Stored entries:
------------------------------------------------------------------------

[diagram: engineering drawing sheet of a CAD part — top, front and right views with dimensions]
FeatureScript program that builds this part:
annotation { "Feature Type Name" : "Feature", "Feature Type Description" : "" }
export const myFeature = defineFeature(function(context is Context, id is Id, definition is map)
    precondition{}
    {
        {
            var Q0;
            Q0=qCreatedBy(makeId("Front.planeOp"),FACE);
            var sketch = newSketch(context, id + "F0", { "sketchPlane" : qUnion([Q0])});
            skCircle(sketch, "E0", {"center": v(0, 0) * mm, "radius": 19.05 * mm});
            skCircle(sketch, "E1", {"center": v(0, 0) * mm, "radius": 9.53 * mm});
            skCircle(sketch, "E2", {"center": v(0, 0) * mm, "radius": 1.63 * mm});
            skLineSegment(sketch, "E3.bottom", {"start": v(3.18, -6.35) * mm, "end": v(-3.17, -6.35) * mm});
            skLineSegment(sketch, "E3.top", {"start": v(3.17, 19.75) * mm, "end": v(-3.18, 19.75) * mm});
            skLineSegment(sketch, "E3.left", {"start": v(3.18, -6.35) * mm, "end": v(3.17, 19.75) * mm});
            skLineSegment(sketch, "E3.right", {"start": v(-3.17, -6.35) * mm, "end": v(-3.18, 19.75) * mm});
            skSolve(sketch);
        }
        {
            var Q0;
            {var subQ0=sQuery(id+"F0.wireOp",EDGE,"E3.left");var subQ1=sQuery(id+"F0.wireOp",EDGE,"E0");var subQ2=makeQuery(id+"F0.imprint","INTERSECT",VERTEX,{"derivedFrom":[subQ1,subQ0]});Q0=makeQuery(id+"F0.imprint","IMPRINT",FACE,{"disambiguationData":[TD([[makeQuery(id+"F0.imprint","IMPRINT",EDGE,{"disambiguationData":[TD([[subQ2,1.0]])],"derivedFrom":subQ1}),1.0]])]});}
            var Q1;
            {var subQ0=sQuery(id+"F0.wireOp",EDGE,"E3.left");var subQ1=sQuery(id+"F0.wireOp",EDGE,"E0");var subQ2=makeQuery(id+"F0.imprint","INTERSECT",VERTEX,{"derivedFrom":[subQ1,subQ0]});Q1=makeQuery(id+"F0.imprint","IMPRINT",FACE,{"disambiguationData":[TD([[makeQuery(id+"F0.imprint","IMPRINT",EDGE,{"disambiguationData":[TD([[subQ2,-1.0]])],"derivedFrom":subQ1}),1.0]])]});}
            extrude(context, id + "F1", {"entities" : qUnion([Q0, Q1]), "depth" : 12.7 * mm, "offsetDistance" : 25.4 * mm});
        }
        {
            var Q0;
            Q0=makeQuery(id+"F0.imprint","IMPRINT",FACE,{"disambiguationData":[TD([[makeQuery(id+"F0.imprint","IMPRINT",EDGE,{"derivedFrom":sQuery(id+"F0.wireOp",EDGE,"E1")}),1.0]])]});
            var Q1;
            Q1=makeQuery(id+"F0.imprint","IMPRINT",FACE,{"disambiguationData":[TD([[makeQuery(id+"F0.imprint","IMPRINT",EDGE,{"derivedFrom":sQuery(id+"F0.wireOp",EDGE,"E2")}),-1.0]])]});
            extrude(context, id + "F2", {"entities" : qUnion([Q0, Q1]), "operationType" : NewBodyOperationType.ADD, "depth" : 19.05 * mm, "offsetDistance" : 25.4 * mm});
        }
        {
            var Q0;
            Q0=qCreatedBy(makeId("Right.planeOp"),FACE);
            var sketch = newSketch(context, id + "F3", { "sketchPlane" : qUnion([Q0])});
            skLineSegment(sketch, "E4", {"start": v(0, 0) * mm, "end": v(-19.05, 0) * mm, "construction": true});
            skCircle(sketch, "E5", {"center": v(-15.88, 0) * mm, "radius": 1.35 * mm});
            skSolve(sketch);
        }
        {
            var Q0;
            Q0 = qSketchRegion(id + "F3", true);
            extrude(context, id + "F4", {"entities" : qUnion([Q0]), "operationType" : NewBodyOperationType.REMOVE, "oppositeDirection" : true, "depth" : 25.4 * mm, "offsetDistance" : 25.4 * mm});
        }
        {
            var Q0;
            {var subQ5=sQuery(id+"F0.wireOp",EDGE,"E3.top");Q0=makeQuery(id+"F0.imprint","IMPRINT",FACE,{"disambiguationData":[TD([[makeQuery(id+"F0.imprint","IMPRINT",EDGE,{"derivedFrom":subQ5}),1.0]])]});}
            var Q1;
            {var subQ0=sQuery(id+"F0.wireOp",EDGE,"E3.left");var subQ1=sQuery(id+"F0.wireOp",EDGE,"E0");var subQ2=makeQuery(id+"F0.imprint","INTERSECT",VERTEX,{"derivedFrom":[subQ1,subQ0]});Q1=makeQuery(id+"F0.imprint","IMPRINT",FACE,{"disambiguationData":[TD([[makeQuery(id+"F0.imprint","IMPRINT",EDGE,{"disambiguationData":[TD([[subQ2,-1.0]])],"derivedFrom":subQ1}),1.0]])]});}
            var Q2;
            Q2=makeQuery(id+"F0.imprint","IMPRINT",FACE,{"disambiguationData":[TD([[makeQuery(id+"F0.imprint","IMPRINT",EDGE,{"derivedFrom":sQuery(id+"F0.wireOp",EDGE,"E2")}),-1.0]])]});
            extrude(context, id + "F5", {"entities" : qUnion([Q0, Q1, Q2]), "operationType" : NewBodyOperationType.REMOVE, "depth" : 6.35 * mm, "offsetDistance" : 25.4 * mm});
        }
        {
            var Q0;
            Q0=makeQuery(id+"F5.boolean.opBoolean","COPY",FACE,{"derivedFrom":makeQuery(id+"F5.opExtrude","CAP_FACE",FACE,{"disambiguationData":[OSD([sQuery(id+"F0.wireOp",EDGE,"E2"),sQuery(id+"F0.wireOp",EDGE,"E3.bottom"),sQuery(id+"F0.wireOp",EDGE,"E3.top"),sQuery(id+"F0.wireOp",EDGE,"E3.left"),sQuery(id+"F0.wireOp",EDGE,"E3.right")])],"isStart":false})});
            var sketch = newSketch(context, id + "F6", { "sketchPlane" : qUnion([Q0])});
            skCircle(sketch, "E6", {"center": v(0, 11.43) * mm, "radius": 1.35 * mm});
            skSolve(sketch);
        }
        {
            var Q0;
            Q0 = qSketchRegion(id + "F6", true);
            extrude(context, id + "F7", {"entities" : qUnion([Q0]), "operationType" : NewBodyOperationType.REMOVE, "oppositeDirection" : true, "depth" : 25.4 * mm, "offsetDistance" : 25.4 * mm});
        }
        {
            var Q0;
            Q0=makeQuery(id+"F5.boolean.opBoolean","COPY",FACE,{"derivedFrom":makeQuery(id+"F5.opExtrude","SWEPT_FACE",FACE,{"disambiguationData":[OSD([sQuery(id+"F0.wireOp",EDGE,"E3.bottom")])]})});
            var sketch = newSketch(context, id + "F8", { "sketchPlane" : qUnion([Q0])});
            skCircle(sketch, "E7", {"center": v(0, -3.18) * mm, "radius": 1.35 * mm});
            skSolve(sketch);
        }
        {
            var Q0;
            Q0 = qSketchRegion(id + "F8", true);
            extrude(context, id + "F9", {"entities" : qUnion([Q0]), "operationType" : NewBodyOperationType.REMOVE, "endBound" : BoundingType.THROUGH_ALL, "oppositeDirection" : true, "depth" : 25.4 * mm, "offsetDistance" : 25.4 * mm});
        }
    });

------------------------------------------------------------------------

What is needed:
Please show every line in the records above that contains the string "boolean", counting a match only when the case is the same.

Written solution:
            Q0=makeQuery(id+"F5.boolean.opBoolean","COPY",FACE,{"derivedFrom":makeQuery(id+"F5.opExtrude","CAP_FACE",FACE,{"disambiguationData":[OSD([sQuery(id+"F0.wireOp",EDGE,"E2"),sQuery(id+"F0.wireOp",EDGE,"E3.bottom"),sQuery(id+"F0.wireOp",EDGE,"E3.top"),sQuery(id+"F0.wireOp",EDGE,"E3.left"),sQuery(id+"F0.wireOp",EDGE,"E3.right")])],"isStart":false})});
            Q0=makeQuery(id+"F5.boolean.opBoolean","COPY",FACE,{"derivedFrom":makeQuery(id+"F5.opExtrude","SWEPT_FACE",FACE,{"disambiguationData":[OSD([sQuery(id+"F0.wireOp",EDGE,"E3.bottom")])]})});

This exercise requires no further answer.